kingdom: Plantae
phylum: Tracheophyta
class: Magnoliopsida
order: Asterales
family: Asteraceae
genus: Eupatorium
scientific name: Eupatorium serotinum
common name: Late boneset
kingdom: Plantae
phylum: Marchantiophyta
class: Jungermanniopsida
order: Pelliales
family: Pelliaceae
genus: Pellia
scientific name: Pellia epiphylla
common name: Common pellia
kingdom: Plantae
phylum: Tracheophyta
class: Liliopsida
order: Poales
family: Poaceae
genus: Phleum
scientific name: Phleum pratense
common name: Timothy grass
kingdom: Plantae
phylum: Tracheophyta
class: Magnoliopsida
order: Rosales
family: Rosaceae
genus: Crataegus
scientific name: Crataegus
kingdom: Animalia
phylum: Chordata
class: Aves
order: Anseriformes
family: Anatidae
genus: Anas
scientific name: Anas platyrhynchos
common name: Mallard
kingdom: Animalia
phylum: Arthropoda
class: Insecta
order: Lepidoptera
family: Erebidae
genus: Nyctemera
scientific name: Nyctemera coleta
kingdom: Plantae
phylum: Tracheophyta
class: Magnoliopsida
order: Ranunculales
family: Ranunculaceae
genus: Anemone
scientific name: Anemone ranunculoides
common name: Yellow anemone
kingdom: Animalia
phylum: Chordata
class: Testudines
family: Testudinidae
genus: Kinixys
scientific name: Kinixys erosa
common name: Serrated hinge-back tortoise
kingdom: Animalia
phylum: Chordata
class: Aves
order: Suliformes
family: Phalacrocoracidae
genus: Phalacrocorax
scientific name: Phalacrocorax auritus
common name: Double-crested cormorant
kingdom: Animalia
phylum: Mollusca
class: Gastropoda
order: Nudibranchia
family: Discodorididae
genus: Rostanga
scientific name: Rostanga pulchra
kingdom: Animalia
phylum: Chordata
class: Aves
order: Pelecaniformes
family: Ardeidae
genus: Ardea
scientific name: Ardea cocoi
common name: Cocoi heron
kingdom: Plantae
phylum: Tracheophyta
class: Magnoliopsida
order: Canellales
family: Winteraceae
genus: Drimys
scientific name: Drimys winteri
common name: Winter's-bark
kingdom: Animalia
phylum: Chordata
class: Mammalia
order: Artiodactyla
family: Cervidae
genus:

Tarefa proposta. Copie, sem qualquer alteração, todas as linhas dos registros acima.

Resposta do exercício.
kingdom: Plantae
phylum: Tracheophyta
class: Magnoliopsida
order: Asterales
family: Asteraceae
genus: Eupatorium
scientific name: Eupatorium serotinum
common name: Late boneset
kingdom: Plantae
phylum: Marchantiophyta
class: Jungermanniopsida
order: Pelliales
family: Pelliaceae
genus: Pellia
scientific name: Pellia epiphylla
common name: Common pellia
kingdom: Plantae
phylum: Tracheophyta
class: Liliopsida
order: Poales
family: Poaceae
genus: Phleum
scientific name: Phleum pratense
common name: Timothy grass
kingdom: Plantae
phylum: Tracheophyta
class: Magnoliopsida
order: Rosales
family: Rosaceae
genus: Crataegus
scientific name: Crataegus
kingdom: Animalia
phylum: Chordata
class: Aves
order: Anseriformes
family: Anatidae
genus: Anas
scientific name: Anas platyrhynchos
common name: Mallard
kingdom: Animalia
phylum: Arthropoda
class: Insecta
order: Lepidoptera
family: Erebidae
genus: Nyctemera
scientific name: Nyctemera coleta
kingdom: Plantae
phylum: Tracheophyta
class: Magnoliopsida
order: Ranunculales
family: Ranunculaceae
genus: Anemone
scientific name: Anemone ranunculoides
common name: Yellow anemone
kingdom: Animalia
phylum: Chordata
class: Testudines
family: Testudinidae
genus: Kinixys
scientific name: Kinixys erosa
common name: Serrated hinge-back tortoise
kingdom: Animalia
phylum: Chordata
class: Aves
order: Suliformes
family: Phalacrocoracidae
genus: Phalacrocorax
scientific name: Phalacrocorax auritus
common name: Double-crested cormorant
kingdom: Animalia
phylum: Mollusca
class: Gastropoda
order: Nudibranchia
family: Discodorididae
genus: Rostanga
scientific name: Rostanga pulchra
kingdom: Animalia
phylum: Chordata
class: Aves
order: Pelecaniformes
family: Ardeidae
genus: Ardea
scientific name: Ardea cocoi
common name: Cocoi heron
kingdom: Plantae
phylum: Tracheophyta
class: Magnoliopsida
order: Canellales
family: Winteraceae
genus: Drimys
scientific name: Drimys winteri
common name: Winter's-bark
kingdom: Animalia
phylum: Chordata
class: Mammalia
order: Artiodactyla
family: Cervidae
genus:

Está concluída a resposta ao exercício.